Duncan v. Duncan
Before: Hall
Synopsis
APPEAL from an order of the Superior Court of the City and County of San Francisco denying a motion for new trial. John Hunt, Judge.
The facts are stated in the opinion of the court.
HALL, J.
Plaintiff brought this action in the ordinary form of an action in claim and delivery to recover of defendant the possession of certain goods and chattels, or the value thereof, if possession could not be had, and damages for the detention thereof. The goods are alleged in the complaint to be of the value of $1,000 and are set forth in detail. They
[405]
consist of household furniture, furnishings and fittings of a dwelling-house, the enumeration of which occupies about fourteen folios of closely printed matter in the transcript. The answer consists of a denial of the material allegations of the complaint.
The trial was before a jury, and resulted in a verdict for the return of the entire property sued for, and if a return thereof be not made, for the sum of $1,000, the value thereof. Judgment was entered in accordance with the verdict. The case is before this court upon defendant’s appeal from an order denying his motion for a new trial.
The plaintiff is the wife of B. B. Duncan, to whom she was married in 1887, but at the time this action was brought she was living separate and apart from him. There is a conflict in the evidence as to whether she had deserted him or he her. On the seventh day of June, B. B. Duncan, the husband of plaintiff, without her consent or knowledge, sold to his brother, W. C. Duncan, the defendant herein, for the sum of $500, the property sued for, and delivered the same into the possession of defendant, and two days later departed from the state.

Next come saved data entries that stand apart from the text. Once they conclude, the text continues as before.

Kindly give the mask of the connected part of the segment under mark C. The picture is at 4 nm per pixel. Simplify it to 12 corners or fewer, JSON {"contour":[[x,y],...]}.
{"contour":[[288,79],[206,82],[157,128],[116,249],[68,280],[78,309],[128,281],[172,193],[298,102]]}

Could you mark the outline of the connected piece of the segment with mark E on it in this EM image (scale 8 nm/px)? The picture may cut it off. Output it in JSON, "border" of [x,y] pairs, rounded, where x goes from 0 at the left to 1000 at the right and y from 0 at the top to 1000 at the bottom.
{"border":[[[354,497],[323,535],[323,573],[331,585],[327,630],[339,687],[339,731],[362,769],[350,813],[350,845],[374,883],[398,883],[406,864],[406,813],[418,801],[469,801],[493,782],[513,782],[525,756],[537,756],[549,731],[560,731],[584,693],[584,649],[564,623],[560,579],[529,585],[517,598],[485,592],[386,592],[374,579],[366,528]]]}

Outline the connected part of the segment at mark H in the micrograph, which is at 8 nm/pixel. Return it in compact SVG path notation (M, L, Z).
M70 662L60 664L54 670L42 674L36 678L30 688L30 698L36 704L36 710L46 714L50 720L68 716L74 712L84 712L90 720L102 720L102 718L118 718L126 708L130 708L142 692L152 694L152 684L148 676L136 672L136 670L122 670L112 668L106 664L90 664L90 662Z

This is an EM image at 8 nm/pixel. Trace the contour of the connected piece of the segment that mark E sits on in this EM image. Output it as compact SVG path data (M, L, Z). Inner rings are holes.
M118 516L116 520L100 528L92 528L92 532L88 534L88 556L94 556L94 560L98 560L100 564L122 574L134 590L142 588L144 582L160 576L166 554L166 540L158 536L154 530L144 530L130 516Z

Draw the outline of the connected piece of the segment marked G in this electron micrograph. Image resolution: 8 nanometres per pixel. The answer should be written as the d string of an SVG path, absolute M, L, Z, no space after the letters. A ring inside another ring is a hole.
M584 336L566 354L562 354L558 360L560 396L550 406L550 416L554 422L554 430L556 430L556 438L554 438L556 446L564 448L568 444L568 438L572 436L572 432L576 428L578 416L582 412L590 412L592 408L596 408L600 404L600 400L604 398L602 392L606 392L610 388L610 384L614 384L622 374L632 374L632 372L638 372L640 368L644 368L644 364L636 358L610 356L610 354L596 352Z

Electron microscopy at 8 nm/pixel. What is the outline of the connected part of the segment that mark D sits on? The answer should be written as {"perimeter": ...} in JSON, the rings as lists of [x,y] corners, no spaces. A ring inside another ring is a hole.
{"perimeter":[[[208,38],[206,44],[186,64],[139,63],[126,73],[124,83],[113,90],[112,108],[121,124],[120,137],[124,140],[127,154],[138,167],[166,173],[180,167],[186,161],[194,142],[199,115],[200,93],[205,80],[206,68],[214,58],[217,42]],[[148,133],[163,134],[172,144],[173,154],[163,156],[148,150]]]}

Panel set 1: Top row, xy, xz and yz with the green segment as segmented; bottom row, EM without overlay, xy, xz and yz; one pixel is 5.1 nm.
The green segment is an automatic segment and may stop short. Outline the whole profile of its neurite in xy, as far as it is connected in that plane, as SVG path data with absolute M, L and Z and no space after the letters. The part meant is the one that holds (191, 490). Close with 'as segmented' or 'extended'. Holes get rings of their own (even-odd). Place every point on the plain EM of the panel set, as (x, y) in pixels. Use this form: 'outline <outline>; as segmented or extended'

The evidence shows without conflict that some portion at least of the property sued for was separate property of plaintiff, the same having been given her. As to another portion, there is testimony given by plaintiff that it was purchased and paid for by B. B. Duncan prior to their marriage, but given to her by him.

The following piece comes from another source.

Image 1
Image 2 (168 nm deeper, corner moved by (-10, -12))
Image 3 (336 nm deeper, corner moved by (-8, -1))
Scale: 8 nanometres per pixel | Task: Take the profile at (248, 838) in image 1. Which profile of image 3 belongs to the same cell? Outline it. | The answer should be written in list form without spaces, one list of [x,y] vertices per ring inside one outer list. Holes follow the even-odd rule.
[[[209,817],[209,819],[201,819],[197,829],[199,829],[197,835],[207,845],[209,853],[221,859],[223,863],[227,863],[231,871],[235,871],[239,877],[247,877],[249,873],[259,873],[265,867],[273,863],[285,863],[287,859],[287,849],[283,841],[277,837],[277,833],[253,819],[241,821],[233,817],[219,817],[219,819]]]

As to another and a considerable portion of the property the evidence shows without dispute that it was community property, purchased after the marriage of plaintiff and B. B. Duncan but prior to the amendment to section 172, Civil Code of 1901, providing that “No sale, conveyance or incumbrance of the furniture, furnishings and fittings of the home, or of the clothing and wearing apparel of the wife or minor children, which is community property, shall be made without the written consent of the wife.”